▶ _TO-DO ITEM_:
Reproduce the listing exactly. Omit pictures.
============================================================
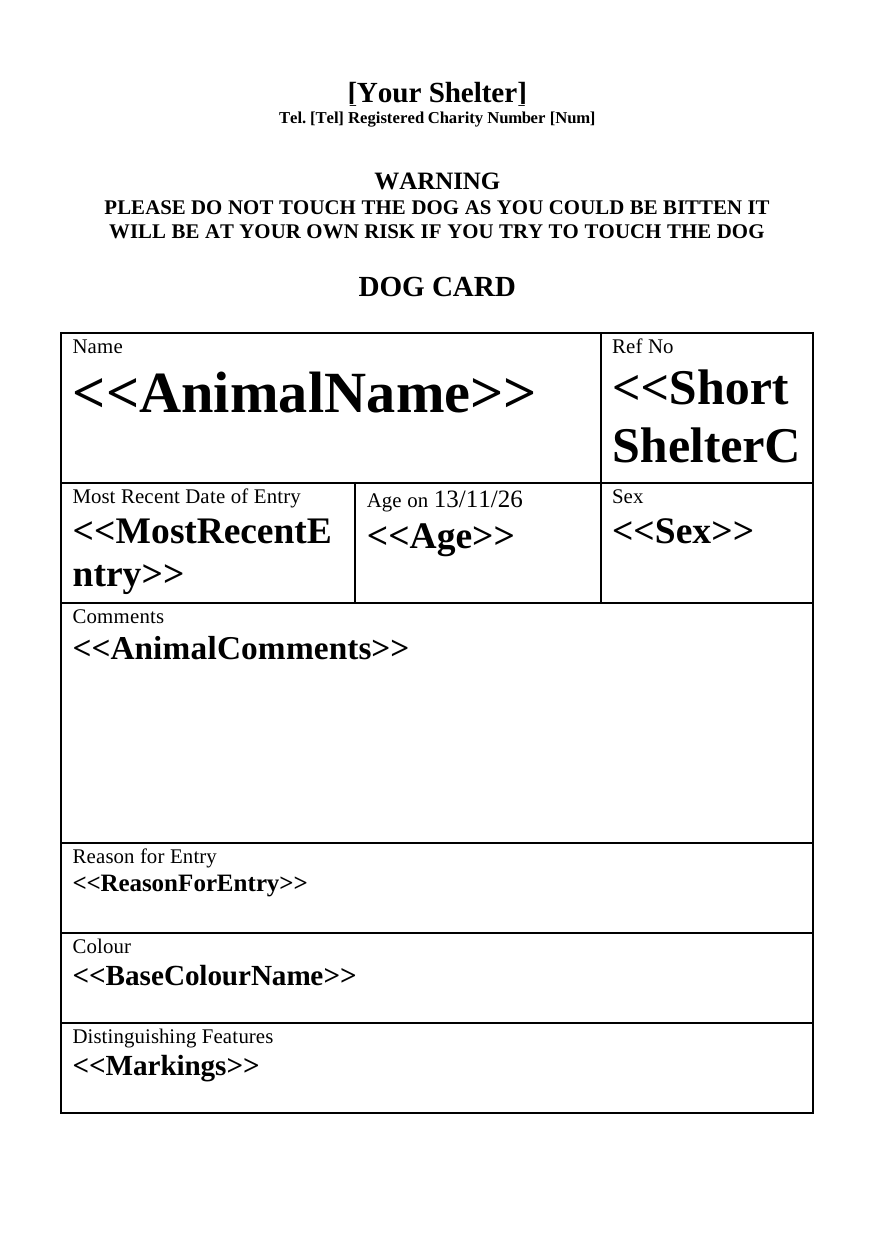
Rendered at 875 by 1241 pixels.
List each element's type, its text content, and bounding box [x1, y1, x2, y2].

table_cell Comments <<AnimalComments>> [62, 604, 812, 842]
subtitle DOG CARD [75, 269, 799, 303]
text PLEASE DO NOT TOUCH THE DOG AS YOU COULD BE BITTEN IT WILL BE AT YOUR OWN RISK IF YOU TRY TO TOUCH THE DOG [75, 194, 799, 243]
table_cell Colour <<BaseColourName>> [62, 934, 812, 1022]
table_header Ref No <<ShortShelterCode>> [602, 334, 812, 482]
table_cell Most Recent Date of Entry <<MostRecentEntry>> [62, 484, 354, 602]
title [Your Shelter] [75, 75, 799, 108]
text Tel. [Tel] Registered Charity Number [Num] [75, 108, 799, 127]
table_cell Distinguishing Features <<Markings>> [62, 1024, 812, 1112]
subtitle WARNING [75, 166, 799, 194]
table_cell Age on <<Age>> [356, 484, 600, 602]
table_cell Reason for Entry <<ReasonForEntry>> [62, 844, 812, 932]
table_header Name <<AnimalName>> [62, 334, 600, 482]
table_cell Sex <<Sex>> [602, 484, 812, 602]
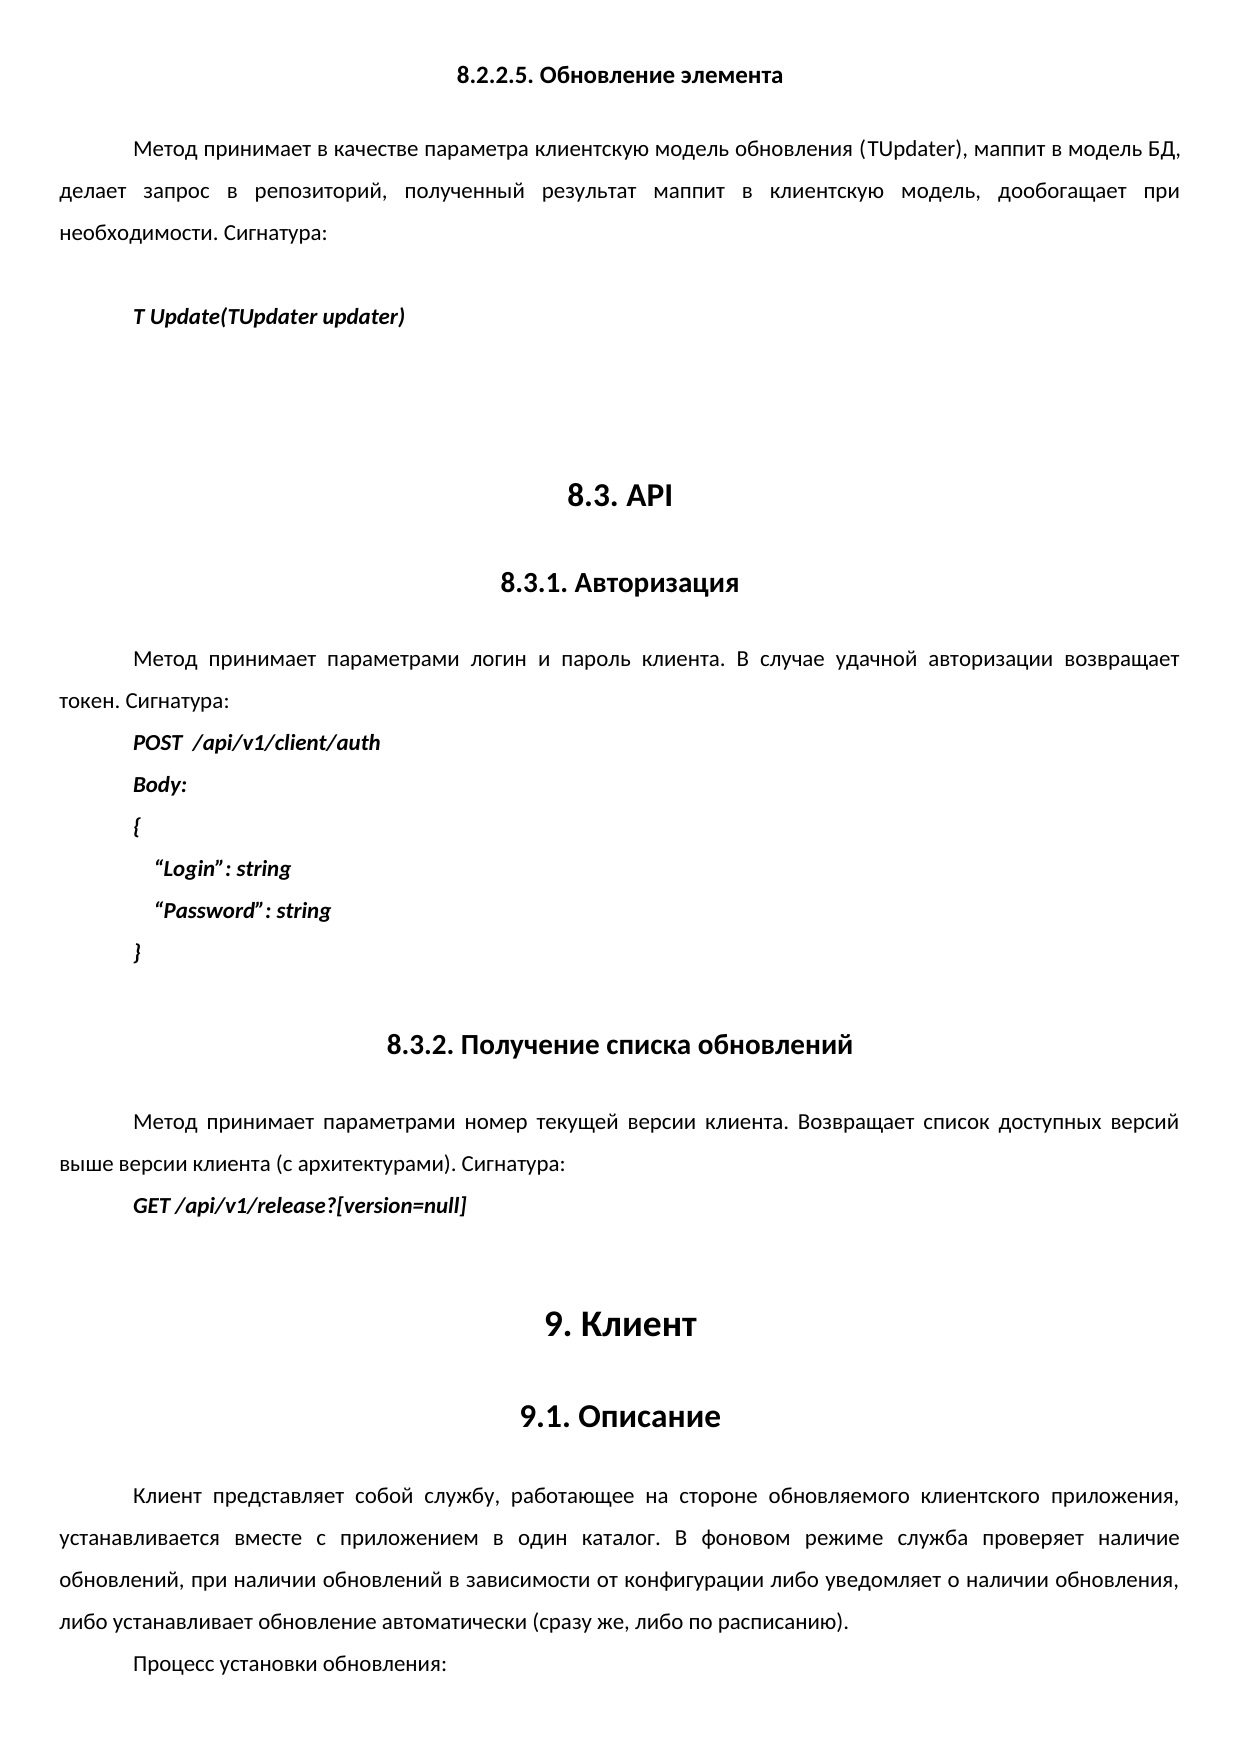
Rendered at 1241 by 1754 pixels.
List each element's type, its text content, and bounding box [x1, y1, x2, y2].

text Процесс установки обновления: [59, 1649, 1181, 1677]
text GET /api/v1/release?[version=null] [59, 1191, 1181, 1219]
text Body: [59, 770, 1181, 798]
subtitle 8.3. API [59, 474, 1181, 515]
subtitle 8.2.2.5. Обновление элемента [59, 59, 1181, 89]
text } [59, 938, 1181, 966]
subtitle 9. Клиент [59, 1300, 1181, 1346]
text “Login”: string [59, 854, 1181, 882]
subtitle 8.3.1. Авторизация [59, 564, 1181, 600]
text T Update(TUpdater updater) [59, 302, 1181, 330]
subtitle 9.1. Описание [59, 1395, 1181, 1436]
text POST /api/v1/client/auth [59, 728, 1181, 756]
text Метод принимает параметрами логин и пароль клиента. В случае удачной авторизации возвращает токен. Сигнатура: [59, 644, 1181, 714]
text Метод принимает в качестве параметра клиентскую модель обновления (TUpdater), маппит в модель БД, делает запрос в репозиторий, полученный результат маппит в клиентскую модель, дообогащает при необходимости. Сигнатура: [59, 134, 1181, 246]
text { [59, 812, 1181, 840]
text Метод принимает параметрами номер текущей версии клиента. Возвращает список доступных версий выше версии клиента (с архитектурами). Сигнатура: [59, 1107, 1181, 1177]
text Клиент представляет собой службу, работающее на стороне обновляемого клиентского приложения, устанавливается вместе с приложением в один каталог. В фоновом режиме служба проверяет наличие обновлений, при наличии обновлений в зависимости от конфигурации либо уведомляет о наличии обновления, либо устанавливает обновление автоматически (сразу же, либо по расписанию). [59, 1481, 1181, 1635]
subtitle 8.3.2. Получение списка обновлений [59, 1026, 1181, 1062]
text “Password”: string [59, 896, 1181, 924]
============================================================
▶ _WRITTEN ANSWER_:
Rendered at 875 by 1241 pixels.
List each element's type, its text content, and bounding box [x1, y1, x2, y2].

table_cell Comments <<AnimalComments>> [62, 604, 812, 842]
subtitle DOG CARD [75, 269, 799, 303]
text PLEASE DO NOT TOUCH THE DOG AS YOU COULD BE BITTEN IT WILL BE AT YOUR OWN RISK IF YOU TRY TO TOUCH THE DOG [75, 194, 799, 243]
table_cell Colour <<BaseColourName>> [62, 934, 812, 1022]
table_header Ref No <<ShortShelterCode>> [602, 334, 812, 482]
table_cell Most Recent Date of Entry <<MostRecentEntry>> [62, 484, 354, 602]
title [Your Shelter] [75, 75, 799, 108]
text Tel. [Tel] Registered Charity Number [Num] [75, 108, 799, 127]
table_cell Distinguishing Features <<Markings>> [62, 1024, 812, 1112]
subtitle WARNING [75, 166, 799, 194]
table_cell Age on <<Age>> [356, 484, 600, 602]
table_cell Reason for Entry <<ReasonForEntry>> [62, 844, 812, 932]
table_header Name <<AnimalName>> [62, 334, 600, 482]
table_cell Sex <<Sex>> [602, 484, 812, 602]
Rendered at 1241 by 1754 pixels.
List each element's type, its text content, and bounding box [x1, y1, x2, y2].

text Процесс установки обновления: [59, 1649, 1181, 1677]
text GET /api/v1/release?[version=null] [59, 1191, 1181, 1219]
text Body: [59, 770, 1181, 798]
subtitle 8.3. API [59, 474, 1181, 515]
subtitle 8.2.2.5. Обновление элемента [59, 59, 1181, 89]
text } [59, 938, 1181, 966]
subtitle 9. Клиент [59, 1300, 1181, 1346]
text “Login”: string [59, 854, 1181, 882]
subtitle 8.3.1. Авторизация [59, 564, 1181, 600]
text T Update(TUpdater updater) [59, 302, 1181, 330]
subtitle 9.1. Описание [59, 1395, 1181, 1436]
text POST /api/v1/client/auth [59, 728, 1181, 756]
text Метод принимает параметрами логин и пароль клиента. В случае удачной авторизации возвращает токен. Сигнатура: [59, 644, 1181, 714]
text Метод принимает в качестве параметра клиентскую модель обновления (TUpdater), маппит в модель БД, делает запрос в репозиторий, полученный результат маппит в клиентскую модель, дообогащает при необходимости. Сигнатура: [59, 134, 1181, 246]
text { [59, 812, 1181, 840]
text Метод принимает параметрами номер текущей версии клиента. Возвращает список доступных версий выше версии клиента (с архитектурами). Сигнатура: [59, 1107, 1181, 1177]
text Клиент представляет собой службу, работающее на стороне обновляемого клиентского приложения, устанавливается вместе с приложением в один каталог. В фоновом режиме служба проверяет наличие обновлений, при наличии обновлений в зависимости от конфигурации либо уведомляет о наличии обновления, либо устанавливает обновление автоматически (сразу же, либо по расписанию). [59, 1481, 1181, 1635]
subtitle 8.3.2. Получение списка обновлений [59, 1026, 1181, 1062]
text “Password”: string [59, 896, 1181, 924]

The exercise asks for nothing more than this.